I am looking to be able to scale graphics without losing resolution like SVG images do.
Are PDFs just vector graphics in disguise? Or should I just stick with PNGs and just make them over sized so when they grow/shrink I don’t lose resolution?
What is the best way you have found to scale graphics and keep them looking nice?
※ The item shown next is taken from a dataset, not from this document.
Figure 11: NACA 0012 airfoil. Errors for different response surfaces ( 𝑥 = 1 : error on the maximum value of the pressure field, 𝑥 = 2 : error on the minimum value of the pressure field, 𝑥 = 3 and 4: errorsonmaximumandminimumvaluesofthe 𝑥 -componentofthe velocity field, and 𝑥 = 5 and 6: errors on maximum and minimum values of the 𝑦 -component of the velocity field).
Here’s an experiment, turns out your probably better off using raster graphics.
--# Main
displayMode(FULLSCREEN)
function setup()
n = 0
end
function draw()
background(255,255)
n = n + 0.6
sprite("Dropbox:Untitled 30",WIDTH/2,HEIGHT/2,n,n/2)
fill(59,255)
text(1/DeltaTime,100,100)
end
function touched(t)
end
My understanding is that when Codea reads in a PDF then it rasterises it to the specified width. So at read time then you have free choice, but after that it is fixed. You could always re-read it in when the size gets too far from the original choice (I’ve seen many systems that do a low-resolution initial zoom and then a repass at the higher resolution once the user has decided on the zoom).
In StackIt, everything is a vector graphic. However, I’m the setup, I rasterize everything. That way I some have to worry about resolution errors or anything.
@Luatee As @Andrew_Stacey says, Codea rasterizes it when you draw it. If you want to render a large vector image, it’s intended that you use something like:
function setup()
img = readImage("Documents:Vector Image", size)
end
function draw()
sprite(img, WIDTH / 2, HEIGHT / 2)
end
(Pseudo-code, but you get the point. Rasterize it once, no lag.)
@SkyTheCoder I understand that no worries, I was demonstrating to MrScience101 that is it possible to render a 50x50 pixel pdf at any size using that code above.